On the evening of March 4th, Bloomberg reported that Chinese social media giant ByteDance is investing at least $25 million in a self-driving startup called QCraft. This round of funding for QCraft’s Series A also includes IDG Capital and Lenovo Ventures. The funds will be used to continue building their “Automated Production Super Factory” for self-driving technology.
(Image source: QCraft)
QCraft, which also goes by the name “Qingzhou Zhixing” in Chinese, was founded in Silicon Valley in 2019, with all four co-founders coming from Waymo and core team members from Waymo, Tesla, Uber ATG, Ford, Nvidia, Google, Facebook, and other autonomous driving or tech companies. QCraft is dedicated to developing L4 level autonomous driving technology that can adapt to complex urban traffic environments and provide partners with scalable autonomous driving solution. The company utilizes large-scale simulation systems and autonomous learning decision-making frameworks to reduce the cost of developing self-driving technology.
(Image source: QCraft)
Less than five months after its establishment, QCraft obtained a California autonomous driving road test license and began public road testing. In October 2020, the company launched the country’s first normalized public road unmanned bus in Suzhou. QCraft’s Longzhou ONE has already landed in multiple cities such as Suzhou, Shenzhen, and Wuhan, and will launch the country’s first self-driving shared shuttle bus later this year. QCraft’s Longzhou series self-driving buses are primarily used for scenarios such as subway shuttle lines, microcirculation public transportation, shared shuttle buses, expressway buses, commuting shuttle buses for industrial parks, and touring buses for scenic spots.

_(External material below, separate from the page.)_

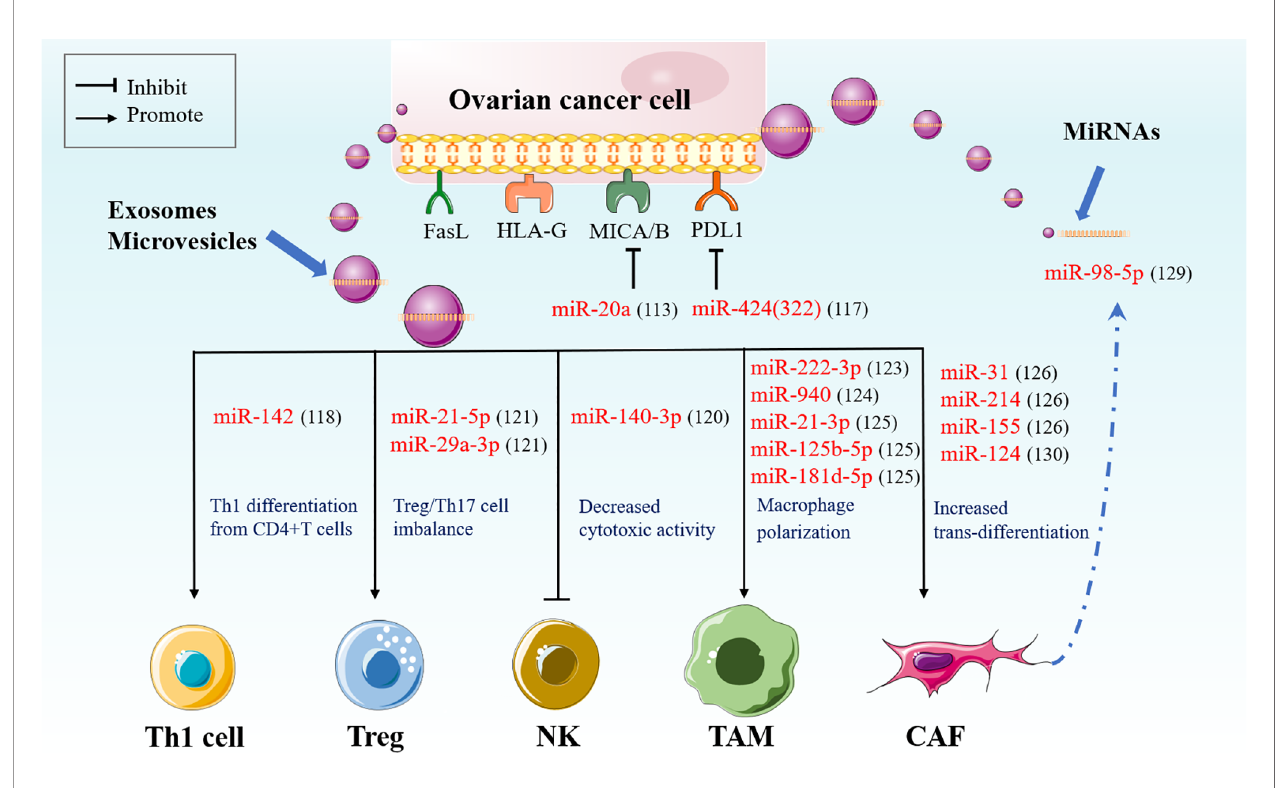
FIGURE 2 | miRNA mediated immune escape in OC. Immunological miRNA can suppress MHC class I chain-related molecules A and B (MICA/B) and immune checkpoint PDL1. OC cells-derived miRNAs can regulate immune evasion via exosomes or vehicles. OC cells-derived miRNAs promote Th1 differentiation from CD4+T cells, blocking NK cells cytotoxicity, inducing the polarization of macrophages toward M2-like phenotype, as well as reprograming normal fi broblasts to CAFs. Moreover, CAFs can secrete exosomal miRNAs to promote the progression of OC. MICA/B, MHC class I chain-related molecules A and B; NK, natural killer cells; TAMs, tumor-associated macrophages; CAFs, cancer-associated fi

ByteDance’s investment in Qcraft Intelligence Navigation is seen as a layout in the field of autonomous driving. ByteDance began researching autonomous driving technology as early as 2016, but the results were not significant. In May 2020, ByteDance officially formed a team for the connected cars industry, using employees from the original Hammer Technology team, to land its internet products such as Douyin, Xigua Video, and Toutiao on automotive terminals. Compared with other Chinese internet technology giants, ByteDance has less influence in the automotive industry, with seemingly limited determination. We look forward to ByteDance’s follow-up actions in the automotive field.